The fact that in the middle of it all the EU has decided not to pay a premium for Russian oil, repealing the law of supply and demand, fails to impress as energy realism. According to NBC “The price cap, which was led by the Group of Seven wealthy democracies and still needs their approval, aims to prevent a sudden loss of Russian oil to the world that could lead to a new surge in energy prices and further fuel inflation.” And if you can make any sense of that assertion you failed economics.

Just like California governor Gavin Newsom whose latest inspiration is to cap oil refinery profits to hold down prices. That scarcity rather than greed drives up prices is, apparently, beyond his comprehension. Instead, in rhetoric that would have shamed Lincoln (and we don’t mean it in a good way) he said:

“For me this is about never seeing those spikes again. You guys are all being screwed and taken advantage of.”

He by contrast will just shut off the power and make you drive an EV you can’t afford if only you could charge it. Which might call into question his grasp on reality. But it’s not some special lack of ability he brings to the situation.

On the other side of the world, in New South Wales, Australia, we read that “Federal government has pushed NSW to impose $125 coal price cap”. And why would they do such a thing?

Well, obviously, an energy shortage has led to a scramble to burn coal for power. And so:

“The Australian first revealed yesterday that the initial advice to NSW and Queensland governments was that they would have to cap coal prices at between $125 and $160 a tonne – around half current levels – to have any meaningful flow on impact for energy bills.”

Again, energy is expensive because governments made it that way by making it scarce. And while high prices, and profits, lead to investment, an increase in production and falling prices, the almost universal plan is to hide the scarcity by depressing prices so that the shortage persists. Oh, and make sure the system is dependent on the stuff that doesn’t work not the stuff that does, as “Coal spurned: renewables to ‘keep lights on’”.

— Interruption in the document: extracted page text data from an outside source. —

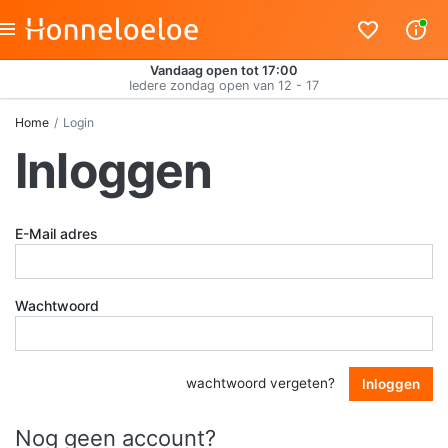
Vandaag open tot 17:00
Iedere zondag open van 12 - 17
Home
Login
Inloggen
E-Mail adres
Wachtwoord
wachtwoord vergeten?
Inloggen
Nog geen account?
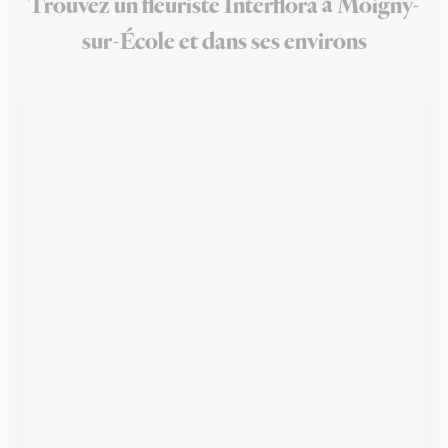
Trouvez un fleuriste Interflora à Moigny-
sur-École et dans ses environs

The idea is that the voters will have cheap energy. In reality what they’ll have is cheap lack of energy, which is not the same.

P.S. Another possibility is to raise the price, lower it then raise it again while keeping it low. As in “Negotiations are still ongoing over the possibility compensation to be paid by the commonwealth to the states for lost royalties and possible compensation payments to coal producers.” Wouldn’t it be simpler to get out of the way and let the marketplace pick winners?

5 comments on “The fuel of the future”

  1. So what are governments going to do when they lose revenue from oil and gas taxes and royalties? No one seems to want to go down that rabbit hole. But governments are drunk on their own spending. Where will they tax next?

  2. When producing "green" Hydrogen through hydrolysis, it takes 49.7 KWH to produce one Kg of Hydrogen which contains 33.6 KWH of useable energy. The "difficulties" in storage and transport are on top of this grand delusion. These facts and the examples above seem to confirm that green theocracy and the politics of crises trumps numeracy.

  3. When electricity margins were tight during the summer heat wave, Californians were told to charge their EVs during the night. I looked at California’s nighttime energy generation mix and estimate that about 2/3 was from fossil fuel.